週刊誌は「奇想天外」な迷判決を出した始関正光裁判官に感謝すべきであろう。銀座のクラブのママが上客に来てもらいたくて月に何回か関係を持った。そのことを知った客の妻がママを相手取って損害賠償を求めて提訴した。理由は、夫の不貞行為のために夫婦の信頼関係は危機に瀕し、別居生活に至ったからだというものである。
このことは夫も認めている。しかし、件のママのほうは、客は本当の不貞の相手を隠すために自分のことを持ち出したのだと反論している。そこで始関裁判官はこのような判決を下したのだ。
「ソープランドに勤務する女性のような売春婦が対価を得て妻のある顧客と性交渉を行った場合には、顧客の性欲処理に商売として応じたに過ぎず、何ら婚姻共同生活の平和を害するものではないから、(中略)妻に対しては不法行為を構成するものではないと解される」
クラブのママやホステスは、顧客を確保するためにさまざまな営業活動を行っており、客の要求に応じて性交渉をする「枕営業」と呼ばれる営業活動をする者も少なからずいることは「公知の事実」だから、結婚生活の平和を乱したとはいえないとして、妻側からの請求をあっさりと棄却してしまったのである。『週刊新潮』は<枕営業は正当な「業務」であり、銀座のクラブの料金は、客との同衾を見越して設定されているという空前の「迷判決」>だと仰天している。
夜ごと銀座に繰り出していたときにこの判決を知っていたら、ホステスに料金にはセックス代が含まれているのだから、これからオレとホテルへ行かないと過剰請求で訴えるぞと言えたのに...。
妻の代理人の青島克行弁護士によると、始関裁判官は法廷で「何を根拠に請求するのか。これはソープランドと同じで、慰謝料請求なんかできないだろう」といい放ったというのだ。最高裁の判例では、どんな事情があれ、既婚者と分かっていて関係を持てば相手の家庭を壊したという理由で慰謝料が認められていると主張する。
もし、この妻が夫を訴えたらどうなったのだろうか。始関裁判官は枕営業に応じただけだから不貞ではないといって棄却するのだろうか。原告側はあきれ果てたのか控訴しなかったそうだが、高裁ではどんな判決が出るのか聞いてみたかった。
このような裁判官なら、妻の浮気に対して慰謝料を要求する夫に対して、「妻というのはカネで買われた売春婦だから、他の男と愛情を持たない性交渉を持ったとしても、それだけで夫婦の平和を乱したとはいい難い」などという判決を下すかもしれない。

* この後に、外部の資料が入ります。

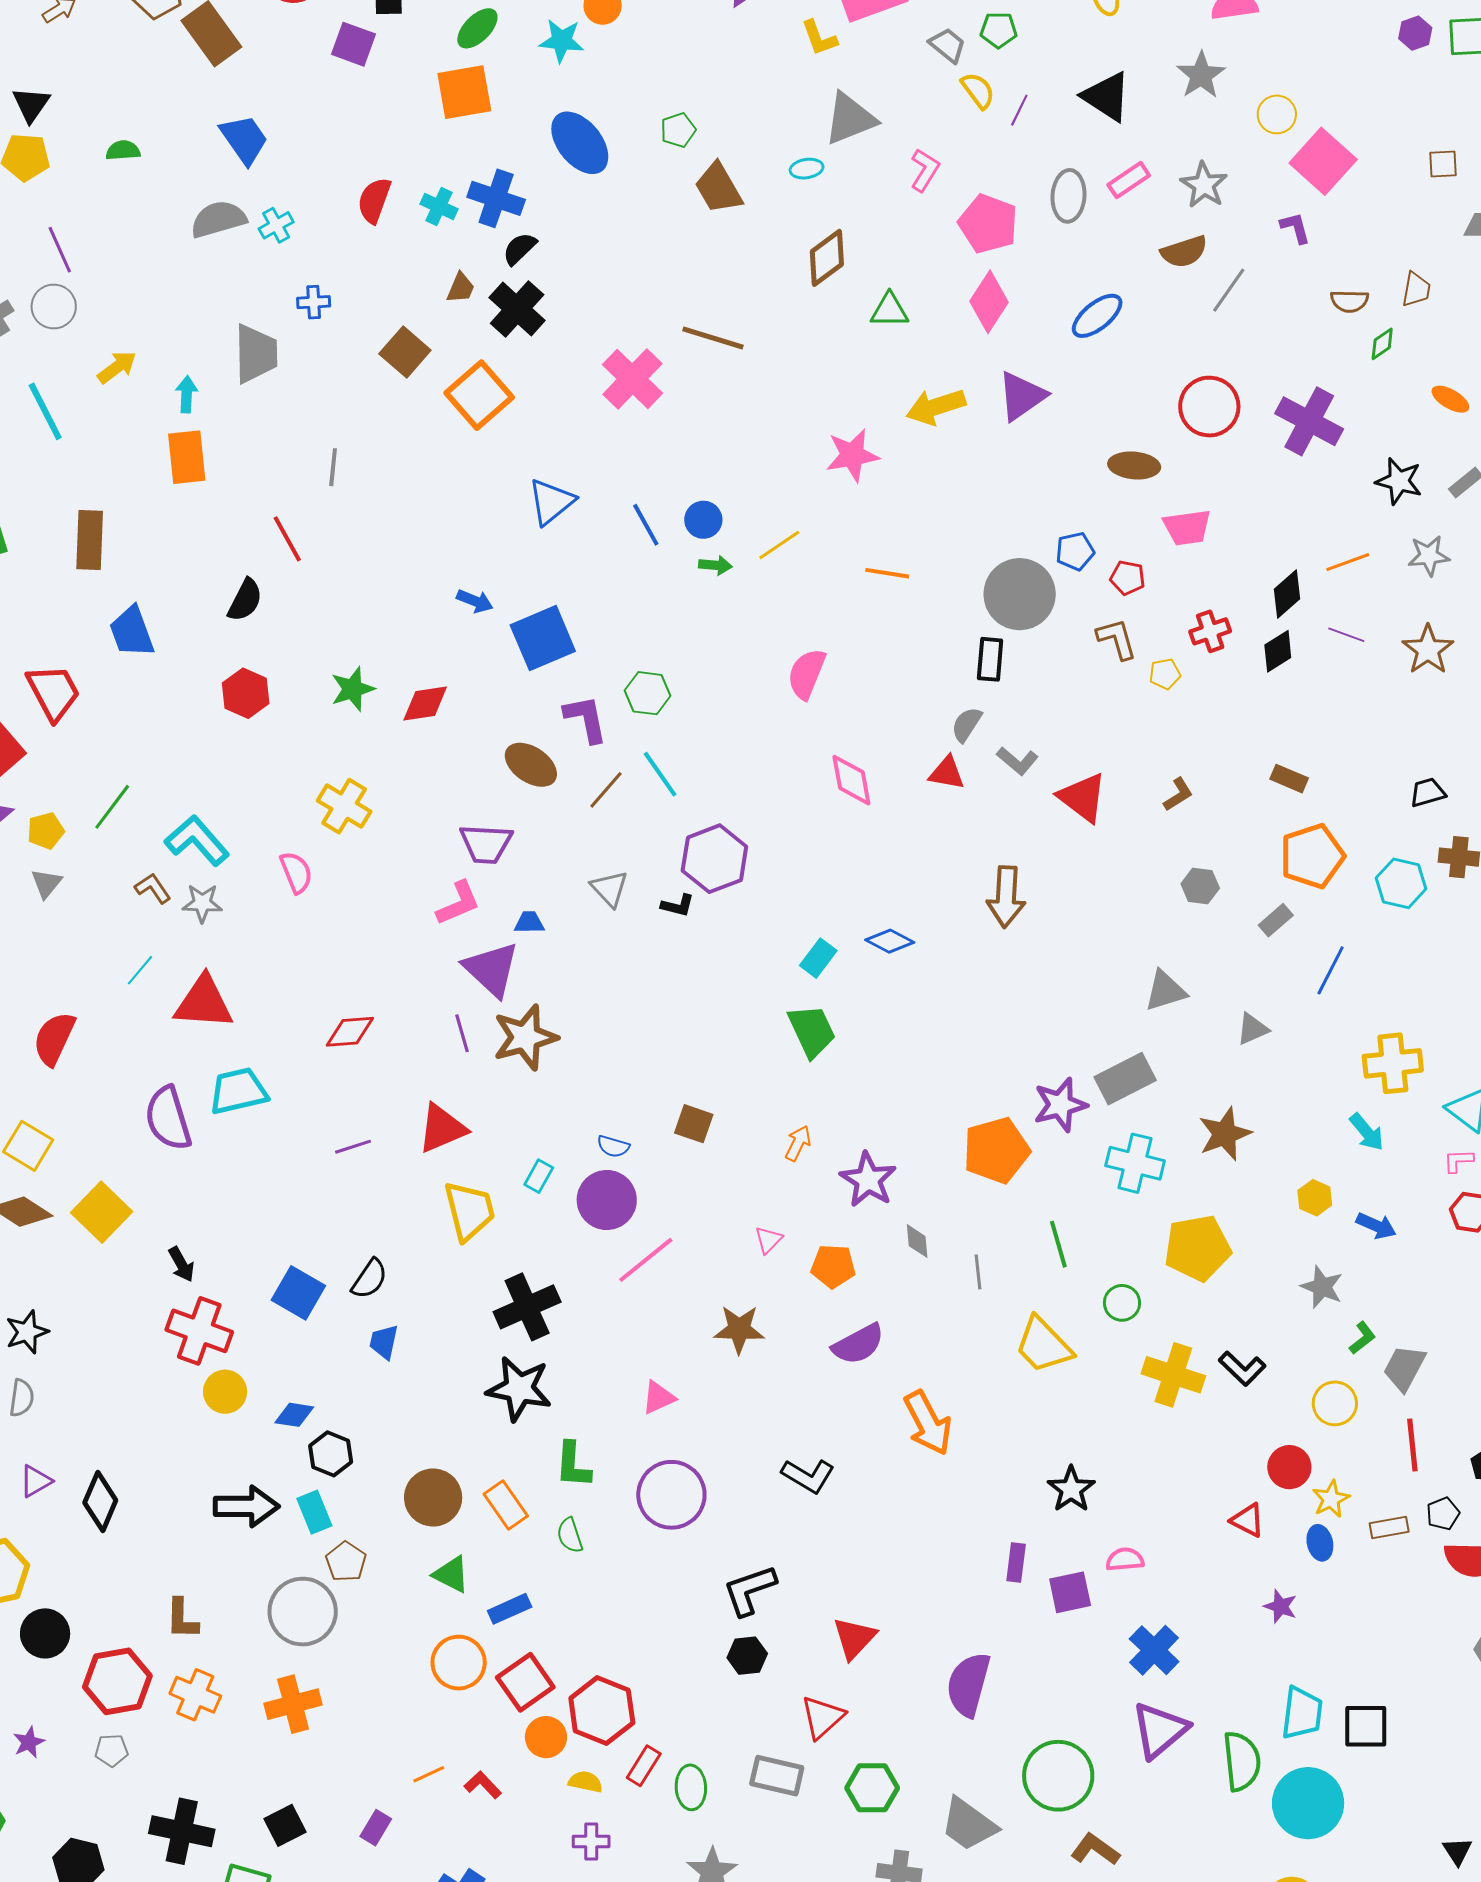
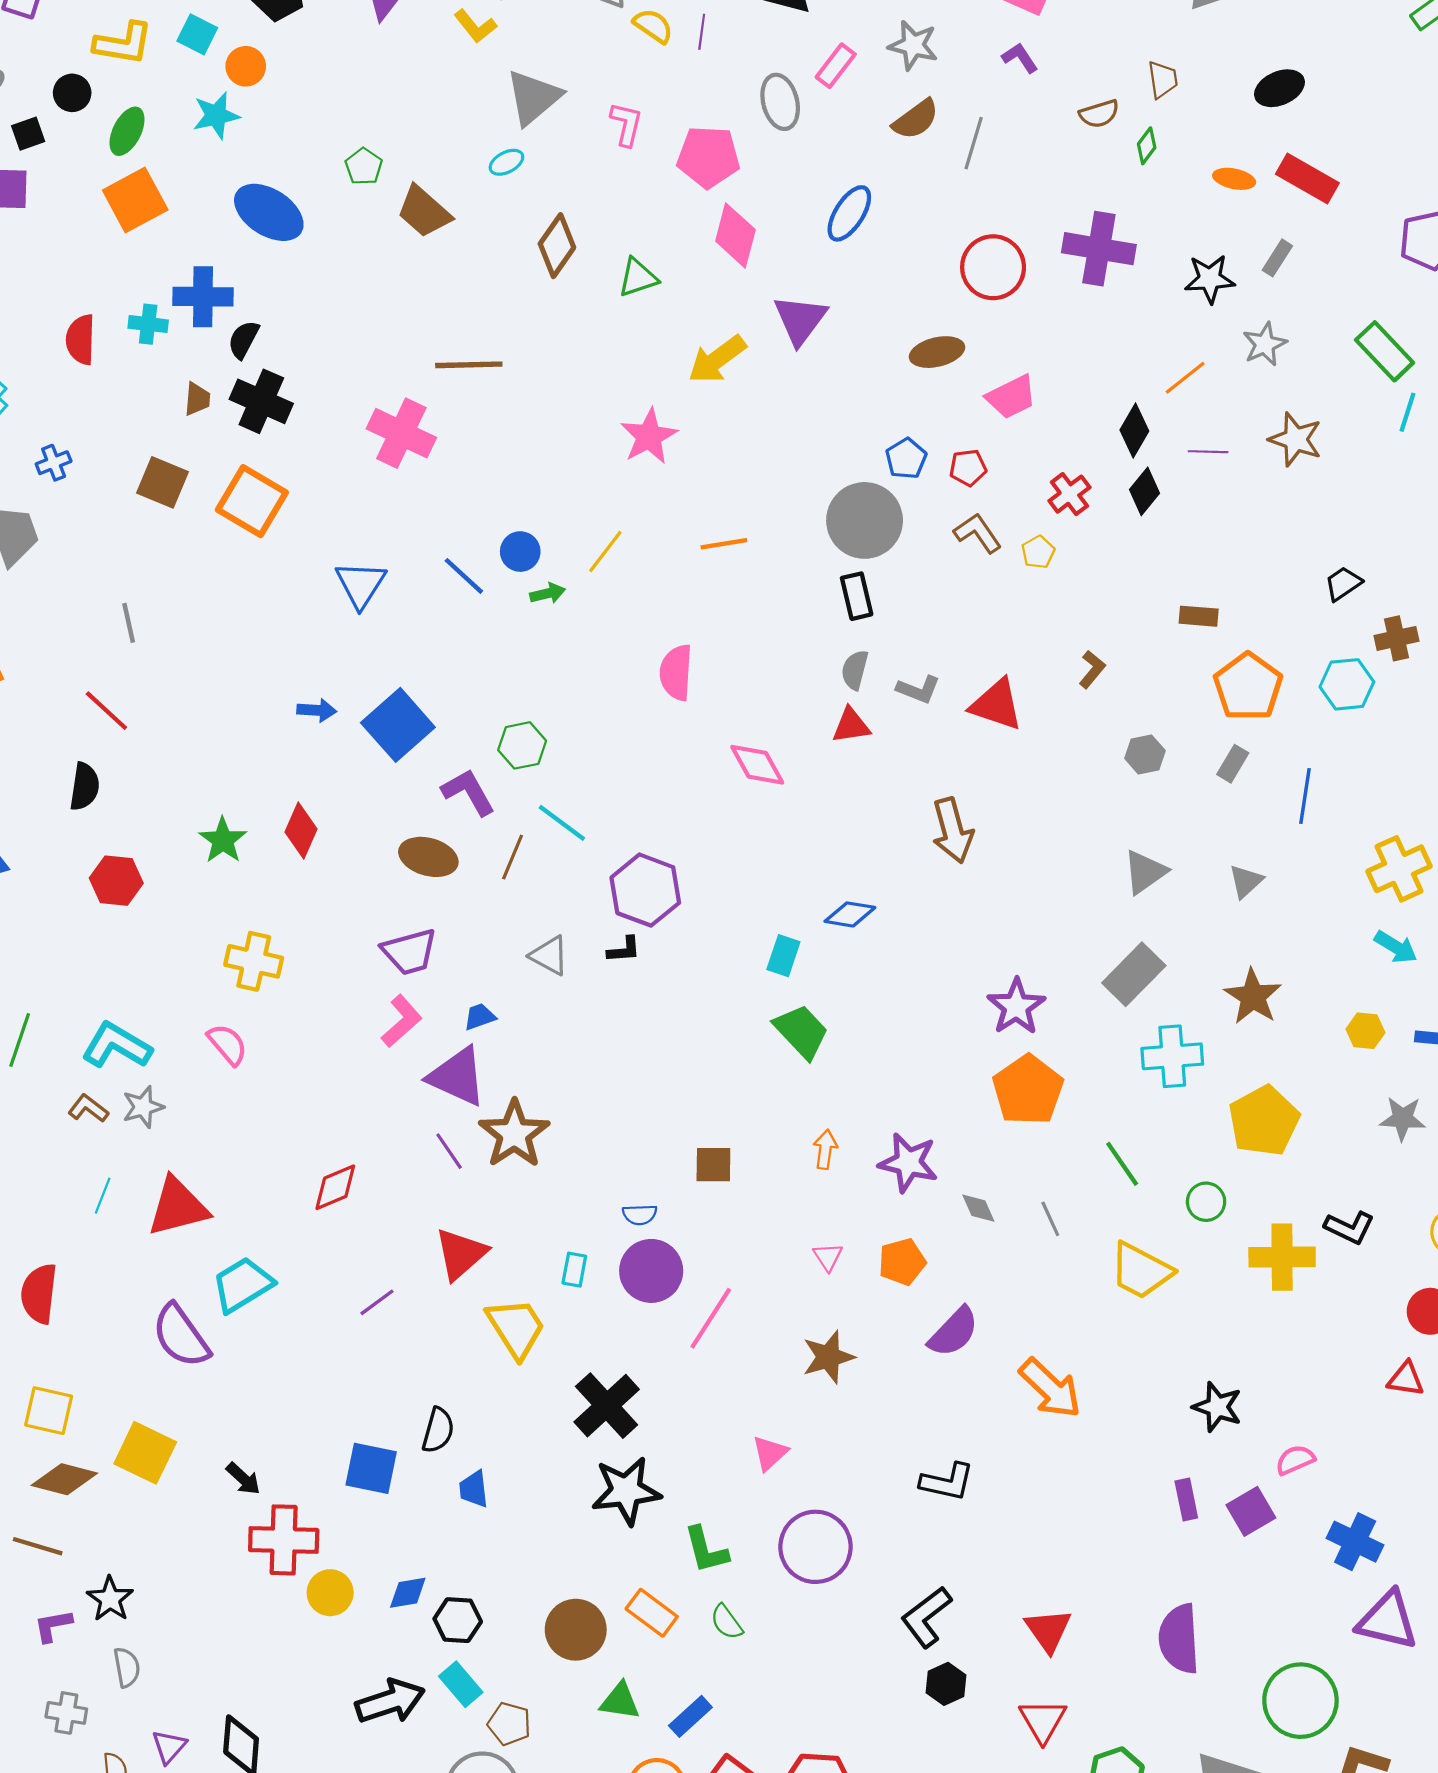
red diamond: (425, 703) -> (301, 831), turned -39
purple star: (1060, 1105) -> (1016, 1007), moved
purple triangle: (1160, 1730) -> (1388, 1620), turned -48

北大路欣也夫婦「超高級老人ホーム暮し」夜景見ながらシェフのディナー、ジャグジー、完全健康管理・・・
北大路欣也は大俳優である。最近は「三匹のおっさん」(テレビ東京系)でコミカルな演技を見せて人気だが、『週刊ポスト』によれば、北大路はいま妻とともに介護付有料老人ホームで暮らしている。その老人ホームは都内にあり、高級ホテルさながらの設備を誇っているそうだ。ロビーには高級ソファーが並び、食事は都会の夜景を見下ろすダイニングで専属シェフの手による日替わりメニューを味わえるほか、ジャグジーやラウンジなどを備えている。
当然ながらホームドクターと専属の看護師がいて、健康管理は万全なうえ、介護が必要な状態になった時にはケアスタッフによる介護を受けられる。サービスも施設も至れり尽くせりだそうだ。だが、入居には一時金として数千万円、加えて食費など月々の費用が数十万円かかる。
北大路72歳、妻は66歳だそうだ。週刊ポストによれば、北大路夫婦が元気なうちに老人ホームに入る決断をしたのは、両親(父親は東映時代劇の大スター・市川右太衛門)のことが影響しているそうである。
老いた両親の安全と安心を常に確保でき、命の尊厳をいつでも守れる環境を提供しなければならないと考えていた北大路は、自分の足で親の終の棲家探しをした。そして巡り会ったのが千葉県館山市の老人保健施設であった。そこで父は92歳、母は95歳で大往生した。母は90歳を過ぎて足取りが覚束なくなっても、夫のためにコーヒーを入れていたそうだ。
そんな両親の晩年こそ、北大路にとって理想の夫婦の生き方なのであろう。ちょっといい話である。